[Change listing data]
####

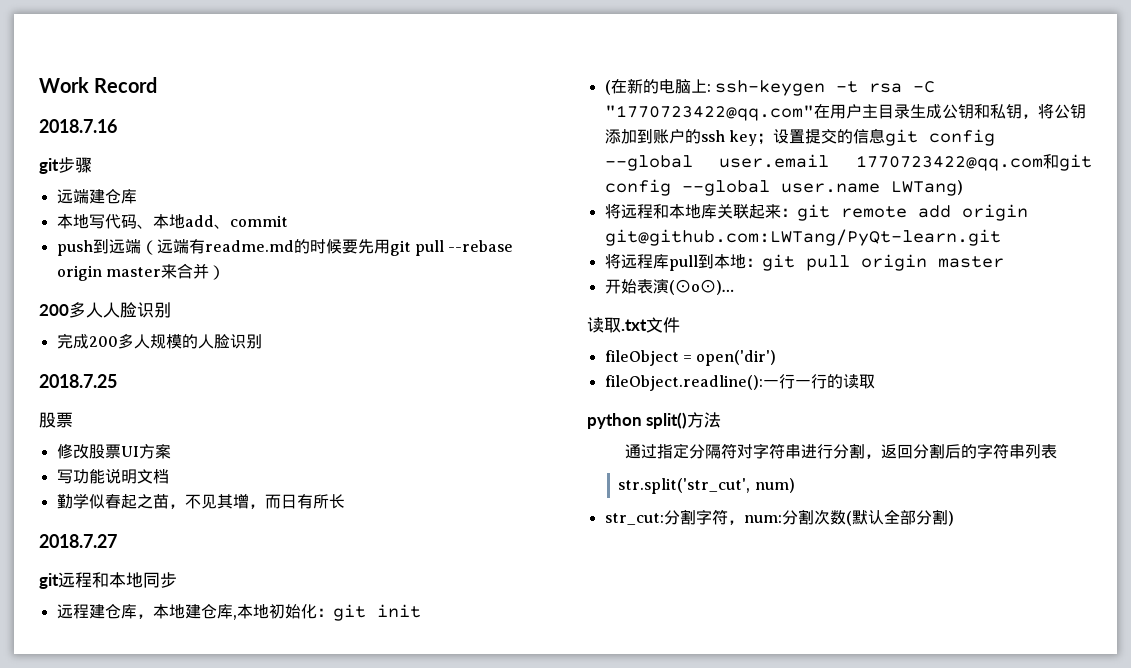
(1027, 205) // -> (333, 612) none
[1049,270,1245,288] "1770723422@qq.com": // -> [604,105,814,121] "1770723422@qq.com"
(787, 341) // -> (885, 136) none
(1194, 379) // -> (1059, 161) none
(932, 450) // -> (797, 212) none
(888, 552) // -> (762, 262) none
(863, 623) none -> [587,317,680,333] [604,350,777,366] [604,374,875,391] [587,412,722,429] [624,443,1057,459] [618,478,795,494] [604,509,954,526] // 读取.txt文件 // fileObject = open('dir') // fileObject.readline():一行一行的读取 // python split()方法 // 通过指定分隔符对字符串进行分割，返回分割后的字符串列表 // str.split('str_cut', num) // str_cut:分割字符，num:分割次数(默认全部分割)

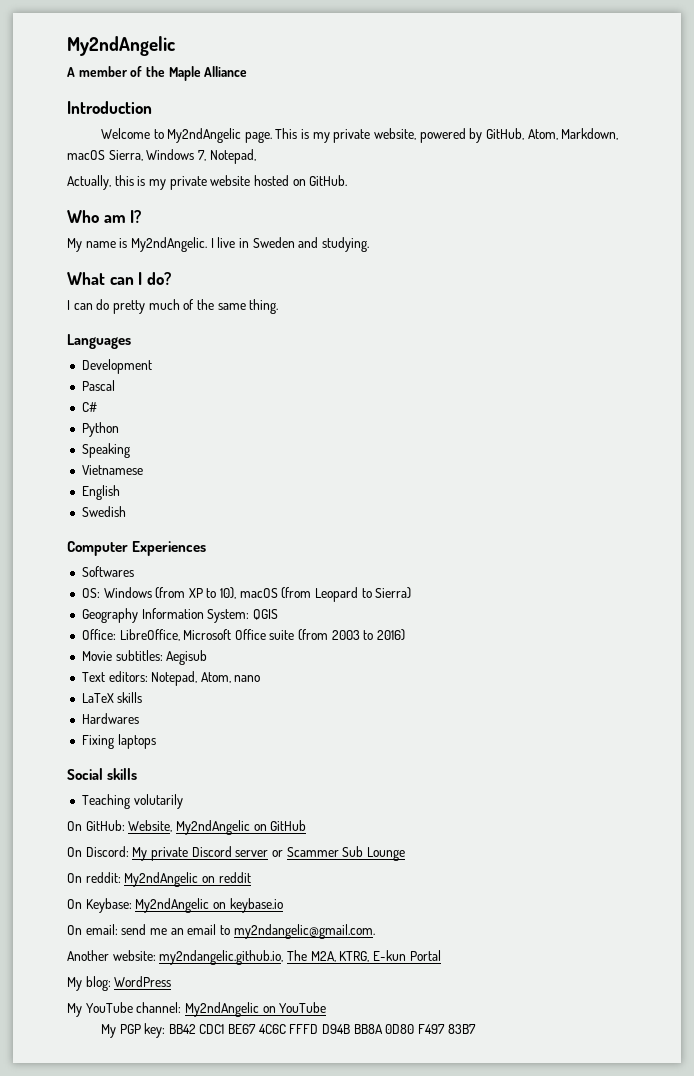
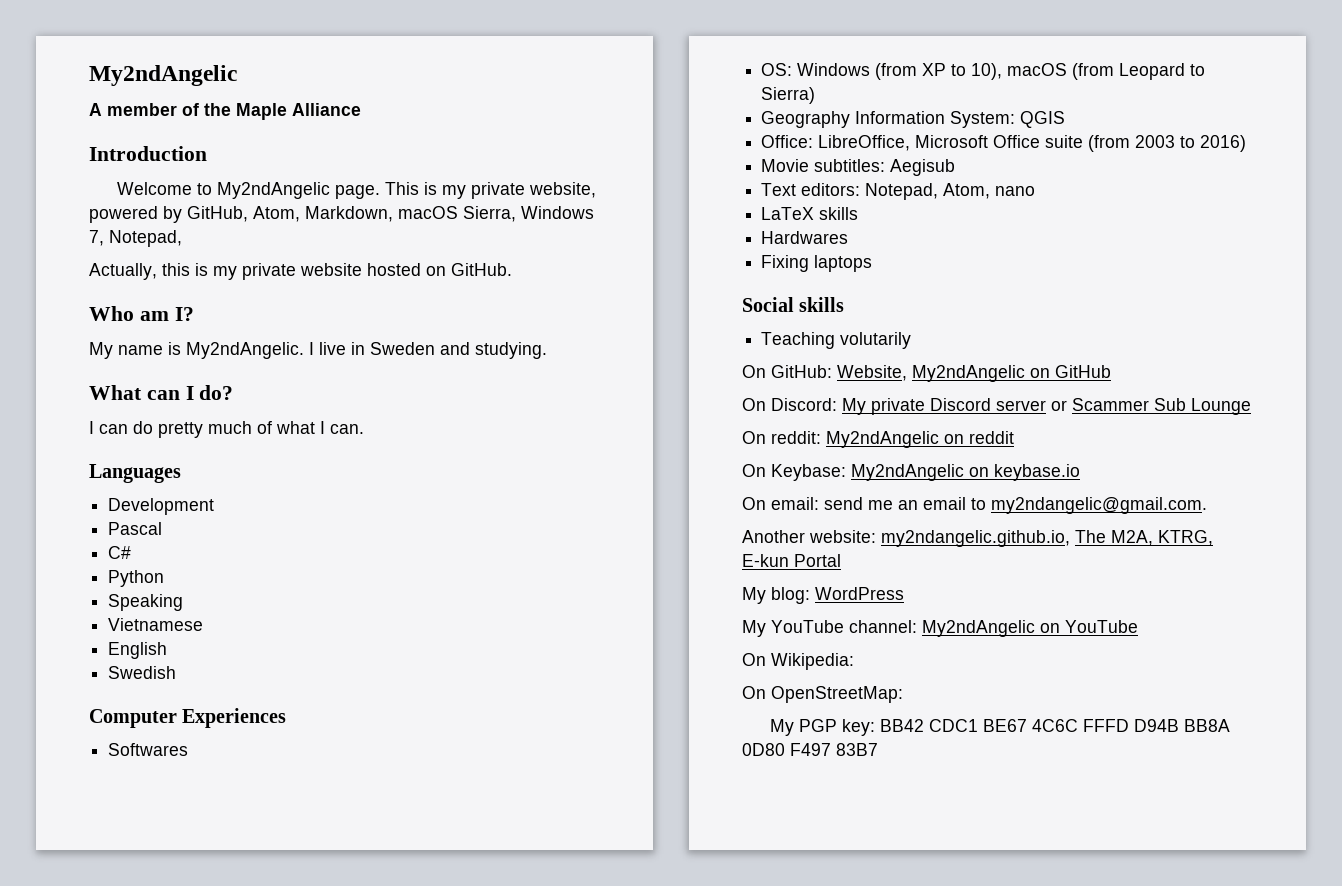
[196,299,279,314] the same thing. -> [276,421,364,434] what I can.
(327, 1007) none -> [742,653,854,670] [742,686,903,703] // On Wikipedia: // On OpenStreetMap:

####

Output a precise copy of the entries, leaving the images out.

* TASK SOLUTION:
(1027, 205) // -> (333, 612) none
[1049,270,1245,288] "1770723422@qq.com": // -> [604,105,814,121] "1770723422@qq.com"
(787, 341) // -> (885, 136) none
(1194, 379) // -> (1059, 161) none
(932, 450) // -> (797, 212) none
(888, 552) // -> (762, 262) none
(863, 623) none -> [587,317,680,333] [604,350,777,366] [604,374,875,391] [587,412,722,429] [624,443,1057,459] [618,478,795,494] [604,509,954,526] // 读取.txt文件 // fileObject = open('dir') // fileObject.readline():一行一行的读取 // python split()方法 // 通过指定分隔符对字符串进行分割，返回分割后的字符串列表 // str.split('str_cut', num) // str_cut:分割字符，num:分割次数(默认全部分割)

[196,299,279,314] the same thing. -> [276,421,364,434] what I can.
(327, 1007) none -> [742,653,854,670] [742,686,903,703] // On Wikipedia: // On OpenStreetMap:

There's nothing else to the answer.